That, along with his age, Instagram account and infamous “Downton Abbey” office decor made him a “high profile” member of Congress, he told MSNBC’s “Morning Joe” hosts on Thursday. And, he added, an easy target.

“I could have done a better job of overseeing my office,” he admitted. “I also think when you are the youngest member of Congress, as I was, and you’re very high profile, as I was, and you do things that are nontraditional, by the way, that aren’t illegal, right? Being on the cover of Men’s Health gets you a lot of attention. Being one of the first members of Congress, 10 years ago, that was on Instagram gets you a lot of attention, right? Now some of that stuff is not as sizzley.”

Schock, sitting for an interview for the first time since the federal charges against him were dropped and he pleaded guilty to a misdemeanor charge — which essentially amounts to filling out paperwork wrong — thinks those factors are what led to a “fishing expedition” that culminated in a 24-count felony indictment against him. Among many other things, the 2016 indictment alleged that Schock reimbursed himself for thousands of miles he never drove; used government and campaign money to remodel his apartment, his office and take a private plane to a Chicago Bears game; and spent congressional money on camera equipment for himself and his personal photographer.
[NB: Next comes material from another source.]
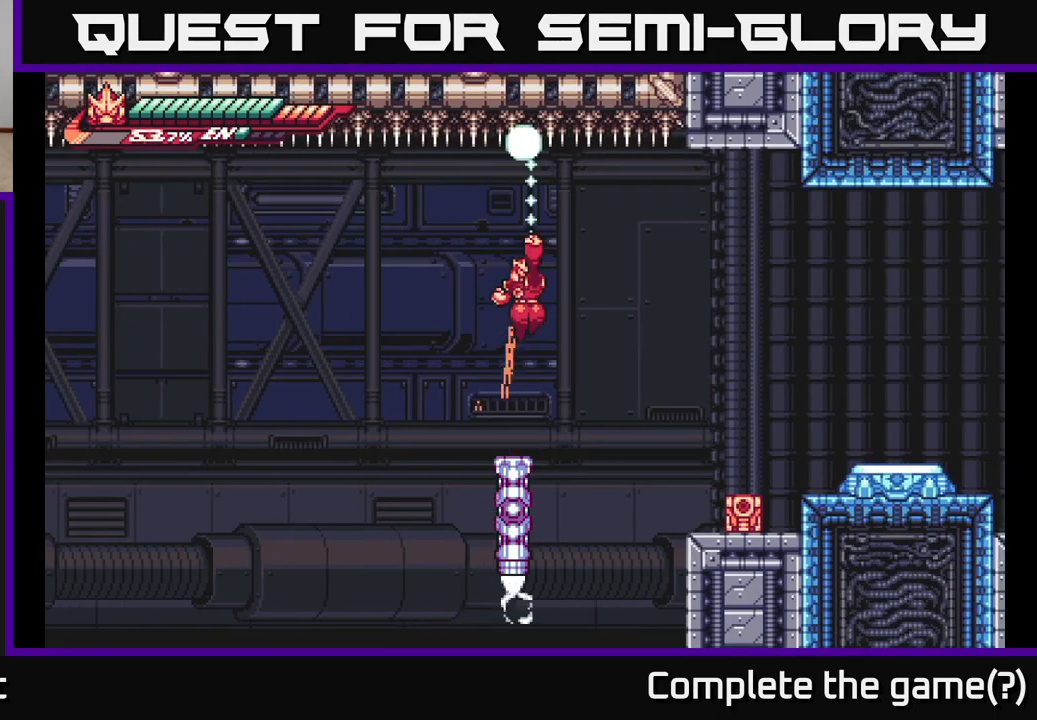
{"buttons": ["L2"], "left_stick": "right", "right_stick": "center", "events": [[200, "left_stick", "right"], [283, "L2", "down"], [400, "R2", "up"], [417, "A", "up"]]}
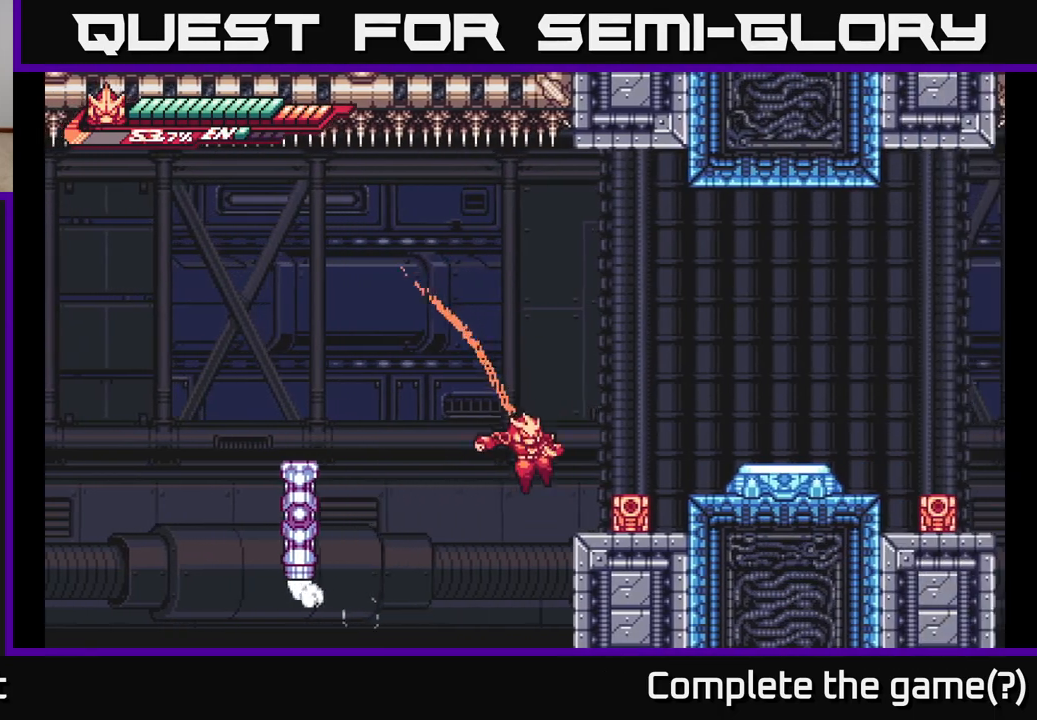
{"buttons": [], "left_stick": "center", "right_stick": "center", "events": [[183, "A", "down"], [367, "L2", "up"], [417, "A", "up"], [500, "left_stick", "center"]]}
“They used 30 federal agents, they subpoenaed over 100 witnesses and flew them in to Springfield, Illinois to testify in the grand jury,” he said. “Everything from my mother, my brother, my sister, my father, to all of my good friends, to my business associates who I bought a house with when I was 18 all the way up to my current business associates all the way out in California who I never even worked with until I left Congress and it became a massive fishing expedition in the pursuit to try to find anything that they could charge me with.”

In a stroke of dumb luck, Schock’s four-year-long felony case was moved from Springfield to Chicago six months ago and the case was set to go to trial in June. Schock faced up to 100 years in prison for the charges. But in a surprise hearing on Wednesday, the charges were dropped and U.S. District Judge Matthew Kennelly approved the misdemeanor deal at prosecutors’ urging. Prosecutors said it was a “fair and just” resolution to the case after they conducted a review, according to the Chicago Tribune. 

Schock lamented the anxiety the case had brought to his life and he relitigated some of the issues he faced with the federal prosecutors handling his case. Before the charges were dropped this week, Schock had been through three federal prosecutors. Two were removed from the case for misconduct.

“It’s the first morning I’ve woken up today that I’m not facing 80-100 years in prison,” he told MSNBC. “Am I excited about that? Sure. Am I bitter about what has happened to me over the last couple of years? I think any American would.”

Schock told “Morning Joe” he plans to meet with former colleagues to discuss justice system reforms. After that, his future is wide open.

“Now that I’m not an alleged felon, I think there are more opportunities that I can explore,” he said.